### EXERCISE GOAL:
Reproduce every line of text in the records below word for word, omitting the pictures from your answer.

[Dataset entries]
=====

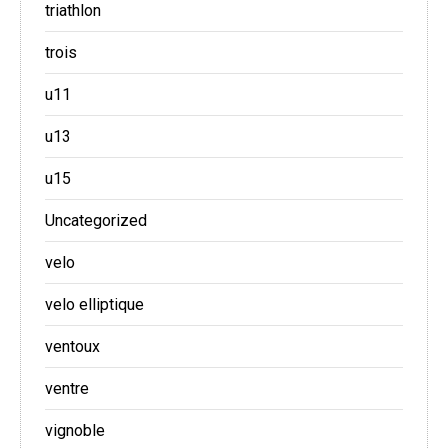
triathlon
trois
u11
u13
u15
Uncategorized
velo
velo elliptique
ventoux
ventre
vignoble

=====

### EXPECTED ANSWER:
triathlon
trois
u11
u13
u15
Uncategorized
velo
velo elliptique
ventoux
ventre
vignoble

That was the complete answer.